Gilberto Nieto Aguilar
Todavía bajo el letargo mágico de la Navidad, con los desvelos y los gastos que ocasionaron las festividades del Año Nuevo, volvemos a las rutinas del quehacer cotidiano, del estrés del trabajo, del ir y venir acelerado, de llevar a cabo muchas cosas sin sentido, trabajar duro para comer y procurar el sustento de la casa. Regresar a lo que llamamos la “vida cotidiana” de cada quien y de cada cual.
¿Qué planes tengo para este nuevo año? ¿Qué cosas debo cambiar? Estas interrogantes me recuerdan a la vieja pregunta que me hicieron ─y yo también me hice─ cuando era pequeño: «¿Qué quieres ser cuando seas mayor?» Sólo que esta pregunta implicaba un verdadero dilema por resolver puesto que estab mi futuro en juego, y las otras dos preguntas sólo han sido repeticiones gastadas de cada año que con el tiempo fueron perdiendo seriedad, desafío y credibilidad.
La diferencia en las contestaciones está en que las dos primeras, pasados unos días, ya las había olvidado. Los planes y los cambios no necesariamente tienen que al inicio del año, son en cualquier momento del año, cuando un chispazo nos obliga a reflexionar y a darnos cuenta que debemos realizar algunas modificaciones a lo que venimos haciendo diariamente, y establecemos un compromiso con nosotros mismos.
Sobre la otra respuesta ─recuerdo que no les di solo una contestación─, los mayores se rieron de mí al escucharme. De pequeños tenemos mucha imaginación y creemos que podemos hacer todo aquello que nos proponemos. El tiempo y las barreras que se encuentran conforme nos vamos haciendo adultos, producto de la cultura y la sociedad, van domando el carácter y las ganas de hacer muchas cosas hasta descender, en los casos extremos, a la mediocridad.
Las tres respuestas me gustan siempre abiertas, pendientes de irse haciendo, creando, conformando, de acuerdo con el paso del tiempo, sin quedar jamás como un producto acabado, porque ese sería un final feliz pero irrealizable ante la incertidumbre y lo impredecible de la vida. No hay conclusión final hasta el último segundo de la existencia, porque a partir de allí ya nada podemos planear ni cambiar.
Ante mi respuesta de pequeño nadie me dijo que al hacerme mayor tal vez yo no tendría un empleo; o peor aún, que quizá no lograra ser “un hombre de bien”. Nadie me advirtió que a la vida hay que ganarle espacios, que hay una lucha eterna entre
lo que pienso y lo que es, entre lo que quiero y lo que puedo ser. Que la vida no siempre es justa pero constantemente hay que luchar, levantarse en cada caída, perseverar, no perder la meta primigenia, original.

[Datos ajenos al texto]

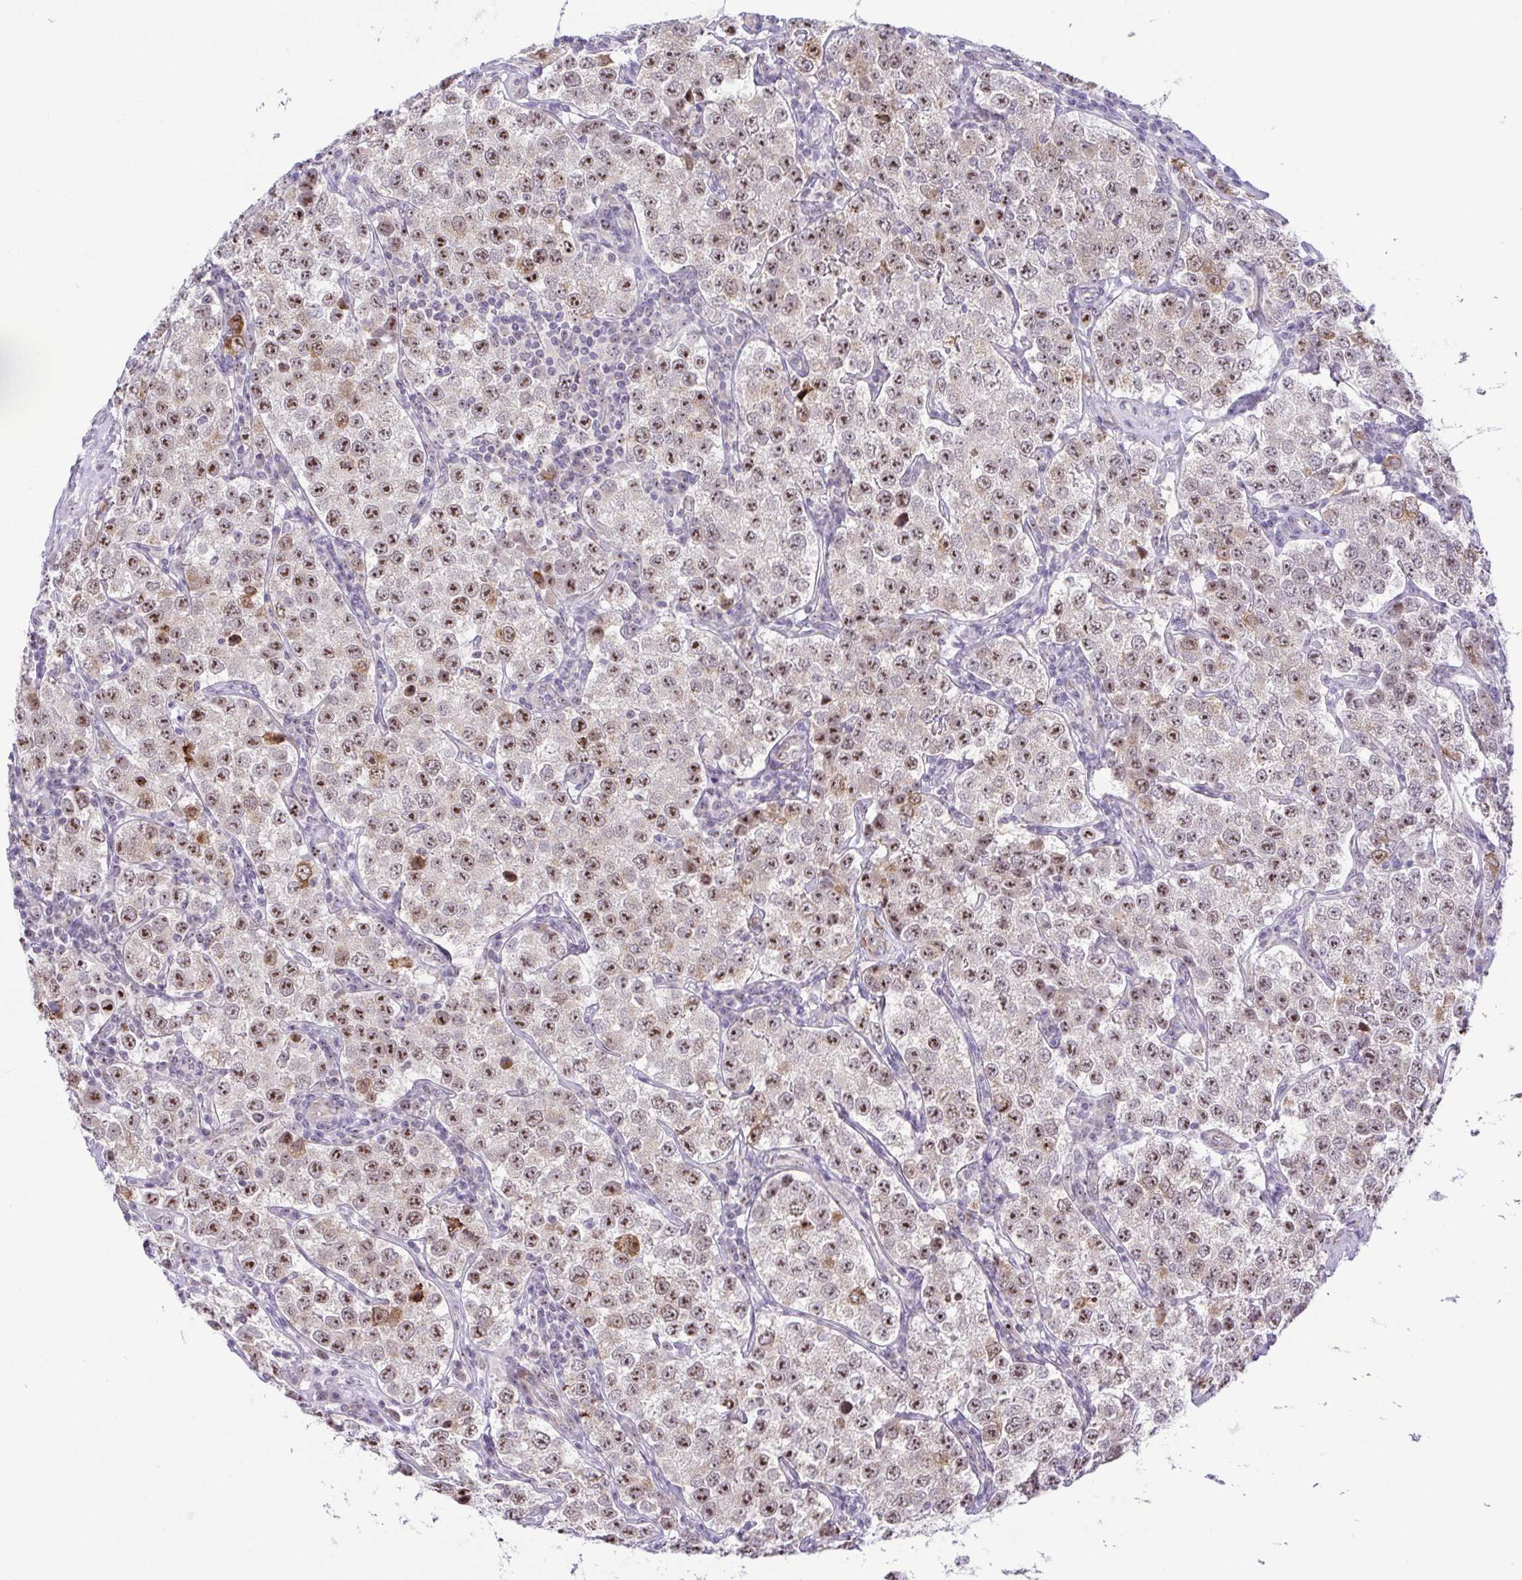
{"staining": {"intensity": "moderate", "quantity": "25%-75%", "location": "cytoplasmic/membranous,nuclear"}, "tissue": "testis cancer", "cell_type": "Tumor cells", "image_type": "cancer", "snomed": [{"axis": "morphology", "description": "Seminoma, NOS"}, {"axis": "topography", "description": "Testis"}], "caption": "Testis cancer stained for a protein (brown) exhibits moderate cytoplasmic/membranous and nuclear positive positivity in approximately 25%-75% of tumor cells.", "gene": "RSL24D1", "patient": {"sex": "male", "age": 34}}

Las intenciones para el nuevo año no siempre se toman en serio. Nos las inculca el espíritu de renovación, la euforia colectiva al iniciar un nuevo ciclo de vida después de 365 días y casi 6 horas alrededor del Sol, lo que nos lleva a creer que también podemos renacer al compás de la naturaleza y el universo. Año nuevo vida nueva. Lamentablemente esto no es así, salvo casos de excepción.
Vamos hacia adelante con la esperanza de un año benéfico en todos los aspectos posibles: salud, familia, trabajo, economía, y tantas cosas que se procesan en la mente y el pensamiento de las personas. Los cambios, en algún sentido de la existencia personal, no existe magia que los pueda lograr. Requiere constancia y voluntad. Tiene que ser el deseo claro y vehemente de cada quien, el resultado de la lucha por obtener lo que se desea intentando varias formas, o tener la inteligencia de reconocer cuando aquello no se puede conseguir por razones superiores a nuestra voluntad.